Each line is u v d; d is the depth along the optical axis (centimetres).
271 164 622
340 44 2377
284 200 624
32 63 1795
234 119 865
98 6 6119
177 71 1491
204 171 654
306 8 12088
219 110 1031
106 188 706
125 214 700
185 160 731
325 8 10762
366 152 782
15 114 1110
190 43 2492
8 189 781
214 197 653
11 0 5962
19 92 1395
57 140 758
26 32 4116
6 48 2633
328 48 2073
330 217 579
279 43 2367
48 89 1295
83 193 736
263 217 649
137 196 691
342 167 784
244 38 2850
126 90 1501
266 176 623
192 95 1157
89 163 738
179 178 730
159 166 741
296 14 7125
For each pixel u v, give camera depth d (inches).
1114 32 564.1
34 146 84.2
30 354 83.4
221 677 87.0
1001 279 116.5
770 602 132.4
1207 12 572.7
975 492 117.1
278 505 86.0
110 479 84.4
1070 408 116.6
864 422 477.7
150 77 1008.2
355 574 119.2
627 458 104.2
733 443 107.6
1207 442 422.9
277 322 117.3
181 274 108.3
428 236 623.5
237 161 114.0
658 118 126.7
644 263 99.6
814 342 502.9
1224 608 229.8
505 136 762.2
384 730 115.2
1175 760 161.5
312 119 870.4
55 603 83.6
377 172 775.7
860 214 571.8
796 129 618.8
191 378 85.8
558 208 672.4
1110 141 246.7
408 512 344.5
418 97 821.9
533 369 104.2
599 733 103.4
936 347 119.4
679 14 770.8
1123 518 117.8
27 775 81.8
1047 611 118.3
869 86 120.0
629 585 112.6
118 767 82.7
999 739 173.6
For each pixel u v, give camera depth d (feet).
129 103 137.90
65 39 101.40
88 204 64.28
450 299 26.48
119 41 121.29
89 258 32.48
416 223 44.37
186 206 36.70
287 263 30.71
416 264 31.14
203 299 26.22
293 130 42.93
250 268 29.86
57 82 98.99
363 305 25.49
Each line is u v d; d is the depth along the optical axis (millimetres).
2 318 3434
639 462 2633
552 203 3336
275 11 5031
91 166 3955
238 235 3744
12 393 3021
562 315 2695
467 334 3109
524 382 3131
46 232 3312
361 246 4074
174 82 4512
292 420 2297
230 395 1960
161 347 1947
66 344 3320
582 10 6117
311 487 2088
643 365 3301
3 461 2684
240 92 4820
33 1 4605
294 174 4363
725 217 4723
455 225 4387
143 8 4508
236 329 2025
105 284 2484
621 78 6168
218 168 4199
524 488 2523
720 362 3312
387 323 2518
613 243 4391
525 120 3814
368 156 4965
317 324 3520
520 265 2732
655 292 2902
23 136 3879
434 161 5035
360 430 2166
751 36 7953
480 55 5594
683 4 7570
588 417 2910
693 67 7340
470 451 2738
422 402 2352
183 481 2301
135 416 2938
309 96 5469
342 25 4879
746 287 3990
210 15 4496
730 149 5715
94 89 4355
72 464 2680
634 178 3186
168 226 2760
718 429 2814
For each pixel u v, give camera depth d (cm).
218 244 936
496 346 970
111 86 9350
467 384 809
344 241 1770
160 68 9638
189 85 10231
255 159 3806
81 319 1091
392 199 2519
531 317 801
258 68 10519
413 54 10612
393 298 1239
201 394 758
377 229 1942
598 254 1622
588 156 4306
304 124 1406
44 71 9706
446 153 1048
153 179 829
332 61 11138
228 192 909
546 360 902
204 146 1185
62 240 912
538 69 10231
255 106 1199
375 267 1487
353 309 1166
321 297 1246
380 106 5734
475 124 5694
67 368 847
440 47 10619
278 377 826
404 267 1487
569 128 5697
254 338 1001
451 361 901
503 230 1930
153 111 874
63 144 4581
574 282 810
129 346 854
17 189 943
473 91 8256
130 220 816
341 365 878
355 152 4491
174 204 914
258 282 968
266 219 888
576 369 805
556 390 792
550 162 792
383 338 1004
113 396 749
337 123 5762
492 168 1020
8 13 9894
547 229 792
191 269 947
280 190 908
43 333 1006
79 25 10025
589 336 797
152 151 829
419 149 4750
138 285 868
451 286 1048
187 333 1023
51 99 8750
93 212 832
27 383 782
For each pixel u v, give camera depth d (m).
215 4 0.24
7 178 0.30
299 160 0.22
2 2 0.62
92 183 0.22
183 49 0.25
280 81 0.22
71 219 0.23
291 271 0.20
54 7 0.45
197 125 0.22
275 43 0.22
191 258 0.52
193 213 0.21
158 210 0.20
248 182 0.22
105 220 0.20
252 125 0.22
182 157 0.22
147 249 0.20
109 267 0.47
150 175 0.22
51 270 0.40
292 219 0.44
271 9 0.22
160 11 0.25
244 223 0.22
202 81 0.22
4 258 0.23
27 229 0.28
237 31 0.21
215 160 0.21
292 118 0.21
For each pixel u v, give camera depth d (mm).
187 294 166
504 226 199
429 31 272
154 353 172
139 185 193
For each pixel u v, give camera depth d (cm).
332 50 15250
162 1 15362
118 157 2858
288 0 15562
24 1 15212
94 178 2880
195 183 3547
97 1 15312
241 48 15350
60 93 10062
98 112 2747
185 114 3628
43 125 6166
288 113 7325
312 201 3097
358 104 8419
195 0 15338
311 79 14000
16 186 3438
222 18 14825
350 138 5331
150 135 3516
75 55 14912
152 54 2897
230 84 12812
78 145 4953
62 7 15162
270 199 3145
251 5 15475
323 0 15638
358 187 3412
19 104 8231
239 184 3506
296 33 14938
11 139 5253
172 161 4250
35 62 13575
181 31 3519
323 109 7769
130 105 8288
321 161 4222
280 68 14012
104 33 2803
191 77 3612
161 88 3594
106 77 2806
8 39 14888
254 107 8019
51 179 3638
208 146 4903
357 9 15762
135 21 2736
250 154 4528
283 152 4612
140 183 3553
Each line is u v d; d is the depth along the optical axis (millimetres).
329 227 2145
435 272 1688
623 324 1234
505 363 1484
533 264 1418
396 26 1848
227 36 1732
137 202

### ACTIVITY
All the lines above should come back exactly as written.

### ANSWER TO THE PROBLEM
Each line is u v d; d is the depth along the optical axis (centimetres).
271 164 622
340 44 2377
284 200 624
32 63 1795
234 119 865
98 6 6119
177 71 1491
204 171 654
306 8 12088
219 110 1031
106 188 706
125 214 700
185 160 731
325 8 10762
366 152 782
15 114 1110
190 43 2492
8 189 781
214 197 653
11 0 5962
19 92 1395
57 140 758
26 32 4116
6 48 2633
328 48 2073
330 217 579
279 43 2367
48 89 1295
83 193 736
263 217 649
137 196 691
342 167 784
244 38 2850
126 90 1501
266 176 623
192 95 1157
89 163 738
179 178 730
159 166 741
296 14 7125
For each pixel u v, give camera depth d (inches).
1114 32 564.1
34 146 84.2
30 354 83.4
221 677 87.0
1001 279 116.5
770 602 132.4
1207 12 572.7
975 492 117.1
278 505 86.0
110 479 84.4
1070 408 116.6
864 422 477.7
150 77 1008.2
355 574 119.2
627 458 104.2
733 443 107.6
1207 442 422.9
277 322 117.3
181 274 108.3
428 236 623.5
237 161 114.0
658 118 126.7
644 263 99.6
814 342 502.9
1224 608 229.8
505 136 762.2
384 730 115.2
1175 760 161.5
312 119 870.4
55 603 83.6
377 172 775.7
860 214 571.8
796 129 618.8
191 378 85.8
558 208 672.4
1110 141 246.7
408 512 344.5
418 97 821.9
533 369 104.2
599 733 103.4
936 347 119.4
679 14 770.8
1123 518 117.8
27 775 81.8
1047 611 118.3
869 86 120.0
629 585 112.6
118 767 82.7
999 739 173.6
For each pixel u v, give camera depth d (feet).
129 103 137.90
65 39 101.40
88 204 64.28
450 299 26.48
119 41 121.29
89 258 32.48
416 223 44.37
186 206 36.70
287 263 30.71
416 264 31.14
203 299 26.22
293 130 42.93
250 268 29.86
57 82 98.99
363 305 25.49
Each line is u v d; d is the depth along the optical axis (millimetres).
2 318 3434
639 462 2633
552 203 3336
275 11 5031
91 166 3955
238 235 3744
12 393 3021
562 315 2695
467 334 3109
524 382 3131
46 232 3312
361 246 4074
174 82 4512
292 420 2297
230 395 1960
161 347 1947
66 344 3320
582 10 6117
311 487 2088
643 365 3301
3 461 2684
240 92 4820
33 1 4605
294 174 4363
725 217 4723
455 225 4387
143 8 4508
236 329 2025
105 284 2484
621 78 6168
218 168 4199
524 488 2523
720 362 3312
387 323 2518
613 243 4391
525 120 3814
368 156 4965
317 324 3520
520 265 2732
655 292 2902
23 136 3879
434 161 5035
360 430 2166
751 36 7953
480 55 5594
683 4 7570
588 417 2910
693 67 7340
470 451 2738
422 402 2352
183 481 2301
135 416 2938
309 96 5469
342 25 4879
746 287 3990
210 15 4496
730 149 5715
94 89 4355
72 464 2680
634 178 3186
168 226 2760
718 429 2814
For each pixel u v, give camera depth d (cm).
218 244 936
496 346 970
111 86 9350
467 384 809
344 241 1770
160 68 9638
189 85 10231
255 159 3806
81 319 1091
392 199 2519
531 317 801
258 68 10519
413 54 10612
393 298 1239
201 394 758
377 229 1942
598 254 1622
588 156 4306
304 124 1406
44 71 9706
446 153 1048
153 179 829
332 61 11138
228 192 909
546 360 902
204 146 1185
62 240 912
538 69 10231
255 106 1199
375 267 1487
353 309 1166
321 297 1246
380 106 5734
475 124 5694
67 368 847
440 47 10619
278 377 826
404 267 1487
569 128 5697
254 338 1001
451 361 901
503 230 1930
153 111 874
63 144 4581
574 282 810
129 346 854
17 189 943
473 91 8256
130 220 816
341 365 878
355 152 4491
174 204 914
258 282 968
266 219 888
576 369 805
556 390 792
550 162 792
383 338 1004
113 396 749
337 123 5762
492 168 1020
8 13 9894
547 229 792
191 269 947
280 190 908
43 333 1006
79 25 10025
589 336 797
152 151 829
419 149 4750
138 285 868
451 286 1048
187 333 1023
51 99 8750
93 212 832
27 383 782
For each pixel u v, give camera depth d (m).
215 4 0.24
7 178 0.30
299 160 0.22
2 2 0.62
92 183 0.22
183 49 0.25
280 81 0.22
71 219 0.23
291 271 0.20
54 7 0.45
197 125 0.22
275 43 0.22
191 258 0.52
193 213 0.21
158 210 0.20
248 182 0.22
105 220 0.20
252 125 0.22
182 157 0.22
147 249 0.20
109 267 0.47
150 175 0.22
51 270 0.40
292 219 0.44
271 9 0.22
160 11 0.25
244 223 0.22
202 81 0.22
4 258 0.23
27 229 0.28
237 31 0.21
215 160 0.21
292 118 0.21
For each pixel u v, give camera depth d (mm).
187 294 166
504 226 199
429 31 272
154 353 172
139 185 193
For each pixel u v, give camera depth d (cm).
332 50 15250
162 1 15362
118 157 2858
288 0 15562
24 1 15212
94 178 2880
195 183 3547
97 1 15312
241 48 15350
60 93 10062
98 112 2747
185 114 3628
43 125 6166
288 113 7325
312 201 3097
358 104 8419
195 0 15338
311 79 14000
16 186 3438
222 18 14825
350 138 5331
150 135 3516
75 55 14912
152 54 2897
230 84 12812
78 145 4953
62 7 15162
270 199 3145
251 5 15475
323 0 15638
358 187 3412
19 104 8231
239 184 3506
296 33 14938
11 139 5253
172 161 4250
35 62 13575
181 31 3519
323 109 7769
130 105 8288
321 161 4222
280 68 14012
104 33 2803
191 77 3612
161 88 3594
106 77 2806
8 39 14888
254 107 8019
51 179 3638
208 146 4903
357 9 15762
135 21 2736
250 154 4528
283 152 4612
140 183 3553
Each line is u v d; d is the depth along the optical axis (millimetres).
329 227 2145
435 272 1688
623 324 1234
505 363 1484
533 264 1418
396 26 1848
227 36 1732
137 202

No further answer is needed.